**PROBLEM TO SOLVE**.
Go over the data and copy out each line with "muerto" in it.

**DATA EXTRACTS**.
....................

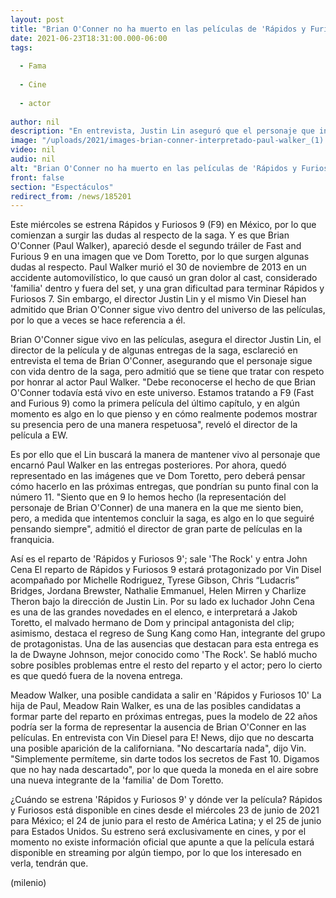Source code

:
 ```yaml
---
layout: post
title: "Brian O'Conner no ha muerto en las películas de 'Rápidos y Furiosos', asegura director"
date: 2021-06-23T18:31:00.000-06:00
tags:
  
  - Fama
  
  - Cine
  
  - actor
  
author: nil
description: "En entrevista, Justin Lin aseguró que el personaje que interpretó Paul Walker, Brian O'Conner, sigue con vida dentro del universo de las películas protagonizadas por Vin Diesel. "
image: "/uploads/2021/images-brian-conner-interpretado-paul-walker_(1).jpg"
video: nil
audio: nil
alt: "Brian O'Conner no ha muerto en las películas de 'Rápidos y Furiosos', asegura director"
front: false
section: "Espectáculos"
redirect_from: /news/185201
---
```


Este miércoles se estrena Rápidos y Furiosos 9 (F9) en México, por lo que comienzan a surgir las dudas al respecto de la saga. Y es que Brian O'Conner (Paul Walker), apareció desde el segundo tráiler de Fast and Furious 9 en una imagen que ve Dom Toretto, por lo que surgen algunas dudas al respecto.  Paul Walker murió el 30 de noviembre de 2013 en un accidente automovilístico, lo que causó un gran dolor al cast, considerado 'familia' dentro y fuera del set, y una gran dificultad para terminar Rápidos y Furiosos 7. Sin embargo, el director Justin Lin y el mismo Vin Diesel han admitido que Brian O'Conner sigue vivo dentro del universo de las películas, por lo que a veces se hace referencia a él. 

Brian O'Conner sigue vivo en las películas, asegura el director Justin Lin, el director de la película y de algunas entregas de la saga, esclareció en entrevista el tema de Brian O'Conner, asegurando que el personaje sigue con vida dentro de la saga, pero admitió que se tiene que tratar con respeto por honrar al actor Paul Walker. "Debe reconocerse el hecho de que Brian O'Conner todavía está vivo en este universo. Estamos tratando a F9 (Fast and Furious 9) como la primera película del último capítulo, y en algún momento es algo en lo que pienso y en cómo realmente podemos mostrar su presencia pero de una manera respetuosa", reveló el director de la película a EW. 

Es por ello que el Lin buscará la manera de mantener vivo al personaje que encarnó Paul Walker en las entregas posteriores. Por ahora, quedó representado en las imágenes que ve Dom Toretto, pero deberá pensar cómo hacerlo en las próximas entregas, que pondrían su punto final con la número 11. "Siento que en 9 lo hemos hecho (la representación del personaje de Brian O'Conner) de una manera en la que me siento bien, pero, a medida que intentemos concluir la saga, es algo en lo que seguiré pensando siempre", admitió el director de gran parte de películas en la franquicia.

Así es el reparto de 'Rápidos y Furiosos 9'; sale 'The Rock' y entra John Cena El reparto de Rápidos y Furiosos 9 estará protagonizado por Vin Disel acompañado por Michelle Rodriguez, Tyrese Gibson, Chris “Ludacris” Bridges, Jordana Brewster, Nathalie Emmanuel, Helen Mirren y Charlize Theron bajo la dirección de Justin Lin.  Por su lado ex luchador John Cena es una de las grandes novedades en el elenco, e interpretará a Jakob Toretto, el malvado hermano de Dom y principal antagonista del clip; asimismo, destaca el regreso de Sung Kang como Han, integrante del grupo de protagonistas. Una de las ausencias que destacan para esta entrega es la de Dwayne Johnson, mejor conocido como 'The Rock'. Se habló mucho sobre posibles problemas entre el resto del reparto y el actor; pero lo cierto es que quedó fuera de la novena entrega.

Meadow Walker, una posible candidata a salir en 'Rápidos y Furiosos 10' La hija de Paul, Meadow Rain Walker, es una de las posibles candidatas a formar parte del reparto en próximas entregas, pues la modelo de 22 años podría ser la forma de representar la ausencia de Brian O'Conner en las películas. En entrevista con Vin Diesel para E! News, dijo que no descarta una posible aparición de la californiana. "No descartaría nada", dijo Vin. "Simplemente permíteme, sin darte todos los secretos de Fast 10. Digamos que no hay nada descartado", por lo que queda la moneda en el aire sobre una nueva integrante de la 'familia' de Dom Toretto.

¿Cuándo se estrena 'Rápidos y Furiosos 9' y dónde ver la película? Rápidos y Furiosos está disponible en cines desde el miércoles 23 de junio de 2021 para México; el 24 de junio para el resto de América Latina; y el 25 de junio para Estados Unidos. Su estreno será exclusivamente en cines, y por el momento no existe información oficial que apunte a que la película estará disponible en streaming por algún tiempo, por lo que los interesado en verla, tendrán que.

(milenio)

....................

**ANSWER SPACE**.
title: "Brian O'Conner no ha muerto en las películas de 'Rápidos y Furiosos', asegura director"
alt: "Brian O'Conner no ha muerto en las películas de 'Rápidos y Furiosos', asegura director"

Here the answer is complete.